▶ _Extracted page text data_
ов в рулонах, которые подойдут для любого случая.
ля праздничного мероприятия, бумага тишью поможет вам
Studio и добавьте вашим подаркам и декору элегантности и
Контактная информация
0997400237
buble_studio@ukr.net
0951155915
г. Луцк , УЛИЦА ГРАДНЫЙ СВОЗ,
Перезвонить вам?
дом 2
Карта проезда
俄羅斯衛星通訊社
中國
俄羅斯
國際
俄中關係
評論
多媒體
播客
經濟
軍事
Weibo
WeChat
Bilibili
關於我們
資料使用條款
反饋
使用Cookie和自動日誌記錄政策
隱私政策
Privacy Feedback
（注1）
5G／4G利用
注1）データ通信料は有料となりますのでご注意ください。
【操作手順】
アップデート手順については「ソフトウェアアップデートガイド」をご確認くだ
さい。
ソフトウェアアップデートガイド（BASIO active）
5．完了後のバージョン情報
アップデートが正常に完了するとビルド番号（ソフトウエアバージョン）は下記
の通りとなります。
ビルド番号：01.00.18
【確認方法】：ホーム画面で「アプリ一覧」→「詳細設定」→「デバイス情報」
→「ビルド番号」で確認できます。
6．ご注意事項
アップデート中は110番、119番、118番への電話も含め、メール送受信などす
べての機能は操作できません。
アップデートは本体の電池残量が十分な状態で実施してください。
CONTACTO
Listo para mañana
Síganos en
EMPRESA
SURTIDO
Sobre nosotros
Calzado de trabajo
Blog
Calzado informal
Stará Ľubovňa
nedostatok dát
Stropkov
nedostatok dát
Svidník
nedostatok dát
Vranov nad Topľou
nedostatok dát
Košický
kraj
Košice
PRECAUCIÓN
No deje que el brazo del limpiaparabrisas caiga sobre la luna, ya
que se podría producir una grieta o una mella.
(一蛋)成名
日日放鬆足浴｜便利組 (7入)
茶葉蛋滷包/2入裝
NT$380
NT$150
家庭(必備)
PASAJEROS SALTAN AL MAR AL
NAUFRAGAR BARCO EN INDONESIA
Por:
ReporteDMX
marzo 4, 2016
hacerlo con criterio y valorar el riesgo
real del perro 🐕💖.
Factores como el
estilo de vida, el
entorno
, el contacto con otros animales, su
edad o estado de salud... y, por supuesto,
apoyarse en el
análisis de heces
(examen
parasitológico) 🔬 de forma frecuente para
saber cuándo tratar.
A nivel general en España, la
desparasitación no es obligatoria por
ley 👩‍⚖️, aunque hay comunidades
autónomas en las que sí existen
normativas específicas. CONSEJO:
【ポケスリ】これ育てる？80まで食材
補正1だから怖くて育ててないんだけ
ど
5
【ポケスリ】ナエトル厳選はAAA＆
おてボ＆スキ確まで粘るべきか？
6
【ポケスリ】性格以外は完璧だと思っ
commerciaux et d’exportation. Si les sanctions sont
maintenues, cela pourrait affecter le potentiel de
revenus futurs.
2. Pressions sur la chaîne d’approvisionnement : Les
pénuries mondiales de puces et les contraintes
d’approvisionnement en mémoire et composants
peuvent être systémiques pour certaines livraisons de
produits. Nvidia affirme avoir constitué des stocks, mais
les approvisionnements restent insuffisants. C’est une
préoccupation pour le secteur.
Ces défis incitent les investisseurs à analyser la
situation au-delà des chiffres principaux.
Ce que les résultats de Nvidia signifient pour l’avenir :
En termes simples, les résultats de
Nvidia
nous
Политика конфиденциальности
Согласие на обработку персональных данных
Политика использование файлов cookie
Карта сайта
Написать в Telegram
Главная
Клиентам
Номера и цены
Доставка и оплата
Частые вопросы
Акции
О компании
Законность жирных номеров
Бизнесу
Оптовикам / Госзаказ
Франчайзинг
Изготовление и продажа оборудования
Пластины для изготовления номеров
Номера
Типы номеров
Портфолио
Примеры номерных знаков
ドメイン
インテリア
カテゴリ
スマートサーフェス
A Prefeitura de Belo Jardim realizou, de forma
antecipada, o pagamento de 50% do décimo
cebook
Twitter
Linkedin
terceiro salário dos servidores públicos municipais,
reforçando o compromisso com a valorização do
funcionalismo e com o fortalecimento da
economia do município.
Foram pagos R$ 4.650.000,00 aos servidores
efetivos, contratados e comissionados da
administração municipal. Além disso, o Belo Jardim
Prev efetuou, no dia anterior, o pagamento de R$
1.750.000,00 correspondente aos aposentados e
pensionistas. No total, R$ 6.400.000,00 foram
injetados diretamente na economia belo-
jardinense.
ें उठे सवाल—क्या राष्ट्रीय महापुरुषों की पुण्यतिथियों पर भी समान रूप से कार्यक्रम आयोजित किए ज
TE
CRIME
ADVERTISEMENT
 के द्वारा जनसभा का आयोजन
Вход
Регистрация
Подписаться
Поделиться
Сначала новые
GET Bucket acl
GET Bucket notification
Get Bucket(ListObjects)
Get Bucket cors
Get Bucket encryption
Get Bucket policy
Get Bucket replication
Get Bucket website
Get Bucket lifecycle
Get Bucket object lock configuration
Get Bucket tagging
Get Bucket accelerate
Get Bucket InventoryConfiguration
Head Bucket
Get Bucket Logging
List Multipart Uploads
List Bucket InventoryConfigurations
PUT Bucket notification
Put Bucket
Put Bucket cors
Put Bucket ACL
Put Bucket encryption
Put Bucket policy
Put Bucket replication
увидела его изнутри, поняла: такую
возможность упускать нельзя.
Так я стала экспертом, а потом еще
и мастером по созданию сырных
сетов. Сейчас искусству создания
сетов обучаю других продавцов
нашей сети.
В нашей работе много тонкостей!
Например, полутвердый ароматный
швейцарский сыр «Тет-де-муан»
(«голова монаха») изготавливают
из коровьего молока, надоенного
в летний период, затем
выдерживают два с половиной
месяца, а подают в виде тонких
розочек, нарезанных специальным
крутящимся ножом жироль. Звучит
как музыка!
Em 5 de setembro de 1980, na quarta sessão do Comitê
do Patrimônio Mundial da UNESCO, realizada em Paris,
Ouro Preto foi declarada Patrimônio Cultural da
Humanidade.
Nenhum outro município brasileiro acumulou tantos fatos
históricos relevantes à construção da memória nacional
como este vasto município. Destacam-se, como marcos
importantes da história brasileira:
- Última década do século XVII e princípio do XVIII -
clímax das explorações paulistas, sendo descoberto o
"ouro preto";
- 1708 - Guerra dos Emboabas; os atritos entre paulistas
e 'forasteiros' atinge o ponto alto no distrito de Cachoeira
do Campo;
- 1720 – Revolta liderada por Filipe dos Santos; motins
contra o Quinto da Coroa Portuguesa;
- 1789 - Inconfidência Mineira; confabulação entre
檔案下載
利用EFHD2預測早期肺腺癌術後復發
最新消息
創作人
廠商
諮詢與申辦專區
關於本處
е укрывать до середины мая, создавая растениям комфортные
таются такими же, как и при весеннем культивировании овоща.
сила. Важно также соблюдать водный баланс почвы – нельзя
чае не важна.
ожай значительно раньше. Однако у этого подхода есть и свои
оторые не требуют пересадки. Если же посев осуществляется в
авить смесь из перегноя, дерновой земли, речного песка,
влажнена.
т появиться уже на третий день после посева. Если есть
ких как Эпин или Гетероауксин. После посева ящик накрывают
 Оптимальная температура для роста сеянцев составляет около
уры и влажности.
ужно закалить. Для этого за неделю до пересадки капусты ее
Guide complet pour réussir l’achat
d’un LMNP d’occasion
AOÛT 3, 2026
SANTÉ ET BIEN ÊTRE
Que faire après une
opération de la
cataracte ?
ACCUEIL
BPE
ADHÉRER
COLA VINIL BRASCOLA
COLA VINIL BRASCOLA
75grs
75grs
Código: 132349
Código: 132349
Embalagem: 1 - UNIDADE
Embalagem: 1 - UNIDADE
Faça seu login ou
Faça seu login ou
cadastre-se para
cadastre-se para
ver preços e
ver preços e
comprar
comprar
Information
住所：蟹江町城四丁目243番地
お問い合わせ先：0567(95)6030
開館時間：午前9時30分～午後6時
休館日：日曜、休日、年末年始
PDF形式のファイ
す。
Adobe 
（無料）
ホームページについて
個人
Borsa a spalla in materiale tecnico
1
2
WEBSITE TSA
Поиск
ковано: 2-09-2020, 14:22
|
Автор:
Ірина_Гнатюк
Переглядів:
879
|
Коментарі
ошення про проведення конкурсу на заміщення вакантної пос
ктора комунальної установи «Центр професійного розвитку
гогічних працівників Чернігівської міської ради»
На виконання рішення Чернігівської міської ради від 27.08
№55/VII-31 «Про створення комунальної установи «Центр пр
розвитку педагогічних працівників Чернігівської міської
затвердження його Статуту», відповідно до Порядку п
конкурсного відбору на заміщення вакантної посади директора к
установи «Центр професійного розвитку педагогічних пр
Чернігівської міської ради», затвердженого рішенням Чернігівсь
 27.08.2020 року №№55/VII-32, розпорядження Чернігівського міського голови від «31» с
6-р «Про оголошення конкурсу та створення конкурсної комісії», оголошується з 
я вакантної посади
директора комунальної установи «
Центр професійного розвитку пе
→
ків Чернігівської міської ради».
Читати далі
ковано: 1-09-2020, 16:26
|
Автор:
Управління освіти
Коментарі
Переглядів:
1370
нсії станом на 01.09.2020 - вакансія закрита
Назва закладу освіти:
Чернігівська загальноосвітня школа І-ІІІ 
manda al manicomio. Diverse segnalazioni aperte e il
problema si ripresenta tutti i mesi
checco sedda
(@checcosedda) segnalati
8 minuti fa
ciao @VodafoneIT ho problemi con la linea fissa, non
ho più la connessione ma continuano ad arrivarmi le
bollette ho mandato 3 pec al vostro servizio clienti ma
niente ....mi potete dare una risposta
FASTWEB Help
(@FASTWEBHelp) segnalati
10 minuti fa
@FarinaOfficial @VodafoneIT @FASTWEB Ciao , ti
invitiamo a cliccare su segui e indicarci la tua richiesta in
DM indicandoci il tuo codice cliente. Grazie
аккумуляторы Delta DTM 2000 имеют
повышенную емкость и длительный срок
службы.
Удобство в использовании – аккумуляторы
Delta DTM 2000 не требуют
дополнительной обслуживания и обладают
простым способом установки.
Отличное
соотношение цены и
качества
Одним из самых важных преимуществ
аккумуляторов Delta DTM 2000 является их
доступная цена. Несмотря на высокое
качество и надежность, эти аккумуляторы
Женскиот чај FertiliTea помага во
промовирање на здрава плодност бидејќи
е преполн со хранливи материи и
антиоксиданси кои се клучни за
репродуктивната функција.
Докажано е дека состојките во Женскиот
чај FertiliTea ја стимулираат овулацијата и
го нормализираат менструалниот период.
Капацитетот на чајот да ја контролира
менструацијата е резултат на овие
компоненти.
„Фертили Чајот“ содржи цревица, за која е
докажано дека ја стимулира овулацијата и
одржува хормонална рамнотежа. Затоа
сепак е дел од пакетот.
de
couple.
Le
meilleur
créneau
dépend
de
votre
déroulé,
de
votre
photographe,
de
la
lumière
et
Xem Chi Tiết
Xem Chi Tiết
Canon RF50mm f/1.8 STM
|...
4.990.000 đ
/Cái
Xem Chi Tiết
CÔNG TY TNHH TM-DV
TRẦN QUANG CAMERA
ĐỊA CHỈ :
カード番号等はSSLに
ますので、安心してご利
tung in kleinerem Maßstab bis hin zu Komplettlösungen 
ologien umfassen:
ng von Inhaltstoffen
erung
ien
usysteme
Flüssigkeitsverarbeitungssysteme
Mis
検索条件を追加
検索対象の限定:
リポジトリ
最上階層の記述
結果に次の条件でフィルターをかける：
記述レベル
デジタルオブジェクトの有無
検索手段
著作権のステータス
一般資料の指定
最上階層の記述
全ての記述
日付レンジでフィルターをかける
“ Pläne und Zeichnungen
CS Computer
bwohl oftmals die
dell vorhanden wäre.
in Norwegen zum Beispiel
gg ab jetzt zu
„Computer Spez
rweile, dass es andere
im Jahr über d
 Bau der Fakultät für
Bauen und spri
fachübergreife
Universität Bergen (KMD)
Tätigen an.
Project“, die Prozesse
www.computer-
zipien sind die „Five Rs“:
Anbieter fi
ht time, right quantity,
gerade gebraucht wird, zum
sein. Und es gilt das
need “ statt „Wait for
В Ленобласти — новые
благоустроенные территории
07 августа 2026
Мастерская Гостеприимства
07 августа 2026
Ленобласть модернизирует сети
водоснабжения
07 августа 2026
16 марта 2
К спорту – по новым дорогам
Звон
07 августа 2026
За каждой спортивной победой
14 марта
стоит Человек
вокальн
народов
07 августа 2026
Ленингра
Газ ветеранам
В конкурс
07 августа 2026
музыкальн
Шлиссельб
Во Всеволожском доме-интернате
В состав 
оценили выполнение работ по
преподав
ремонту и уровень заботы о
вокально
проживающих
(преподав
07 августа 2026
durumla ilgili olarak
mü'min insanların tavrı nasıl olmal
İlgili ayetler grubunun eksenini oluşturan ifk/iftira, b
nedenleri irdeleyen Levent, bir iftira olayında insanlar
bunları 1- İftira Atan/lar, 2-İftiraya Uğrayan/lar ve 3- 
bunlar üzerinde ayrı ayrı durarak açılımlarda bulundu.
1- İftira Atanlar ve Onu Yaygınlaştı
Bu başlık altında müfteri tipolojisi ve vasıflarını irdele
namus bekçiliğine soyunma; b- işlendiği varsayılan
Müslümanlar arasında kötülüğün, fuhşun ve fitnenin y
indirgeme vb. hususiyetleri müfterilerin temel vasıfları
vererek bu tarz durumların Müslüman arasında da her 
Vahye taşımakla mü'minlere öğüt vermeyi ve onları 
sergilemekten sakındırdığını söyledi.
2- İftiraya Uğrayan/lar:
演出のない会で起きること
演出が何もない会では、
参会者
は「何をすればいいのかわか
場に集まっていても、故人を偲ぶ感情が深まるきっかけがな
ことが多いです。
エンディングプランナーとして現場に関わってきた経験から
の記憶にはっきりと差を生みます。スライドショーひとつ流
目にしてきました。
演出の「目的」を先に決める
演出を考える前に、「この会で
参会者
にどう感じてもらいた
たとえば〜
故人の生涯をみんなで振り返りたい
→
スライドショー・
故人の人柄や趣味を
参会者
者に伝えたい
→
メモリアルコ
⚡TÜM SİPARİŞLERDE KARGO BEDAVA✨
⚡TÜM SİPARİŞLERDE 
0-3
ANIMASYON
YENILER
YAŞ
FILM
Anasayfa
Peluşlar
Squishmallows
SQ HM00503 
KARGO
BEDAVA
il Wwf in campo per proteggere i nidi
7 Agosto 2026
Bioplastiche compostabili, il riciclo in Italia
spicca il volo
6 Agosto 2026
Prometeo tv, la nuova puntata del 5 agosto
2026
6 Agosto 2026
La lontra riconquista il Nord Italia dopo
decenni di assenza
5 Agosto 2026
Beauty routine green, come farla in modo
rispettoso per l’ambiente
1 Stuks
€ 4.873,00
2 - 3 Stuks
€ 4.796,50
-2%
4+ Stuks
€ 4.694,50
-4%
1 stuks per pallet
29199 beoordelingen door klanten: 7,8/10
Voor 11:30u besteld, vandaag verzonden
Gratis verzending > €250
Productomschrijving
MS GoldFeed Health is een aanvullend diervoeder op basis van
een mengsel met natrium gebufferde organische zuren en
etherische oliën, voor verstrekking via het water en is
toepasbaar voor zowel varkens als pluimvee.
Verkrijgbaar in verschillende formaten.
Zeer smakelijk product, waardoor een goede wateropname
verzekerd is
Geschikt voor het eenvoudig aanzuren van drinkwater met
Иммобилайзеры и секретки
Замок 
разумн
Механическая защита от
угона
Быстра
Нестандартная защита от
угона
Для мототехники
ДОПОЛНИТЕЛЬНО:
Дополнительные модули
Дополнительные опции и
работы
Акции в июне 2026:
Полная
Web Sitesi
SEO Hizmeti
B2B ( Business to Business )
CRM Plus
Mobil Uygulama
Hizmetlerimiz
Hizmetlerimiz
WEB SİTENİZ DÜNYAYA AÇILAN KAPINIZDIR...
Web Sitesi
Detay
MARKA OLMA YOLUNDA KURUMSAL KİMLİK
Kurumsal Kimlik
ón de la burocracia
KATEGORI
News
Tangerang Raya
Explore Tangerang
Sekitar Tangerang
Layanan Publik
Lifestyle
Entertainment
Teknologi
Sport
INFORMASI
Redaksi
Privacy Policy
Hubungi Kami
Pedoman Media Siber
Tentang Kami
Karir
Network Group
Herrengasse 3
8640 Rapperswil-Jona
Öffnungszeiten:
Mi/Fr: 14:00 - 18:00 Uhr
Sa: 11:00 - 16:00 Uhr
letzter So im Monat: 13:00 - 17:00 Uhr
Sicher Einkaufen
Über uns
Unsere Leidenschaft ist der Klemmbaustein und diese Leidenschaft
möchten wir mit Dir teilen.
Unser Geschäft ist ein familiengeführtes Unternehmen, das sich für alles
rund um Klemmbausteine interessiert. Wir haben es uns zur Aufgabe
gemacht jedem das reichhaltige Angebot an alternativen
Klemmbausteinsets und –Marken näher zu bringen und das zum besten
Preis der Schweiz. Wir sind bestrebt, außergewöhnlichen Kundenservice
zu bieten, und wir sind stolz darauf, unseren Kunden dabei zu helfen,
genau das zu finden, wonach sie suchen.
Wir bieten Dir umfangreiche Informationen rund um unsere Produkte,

▶ _PROMPT_
Report every line of the records above that contains the string "Calzado".

▶ _THE COMPLETED TASK_
Calzado de trabajo
Calzado informal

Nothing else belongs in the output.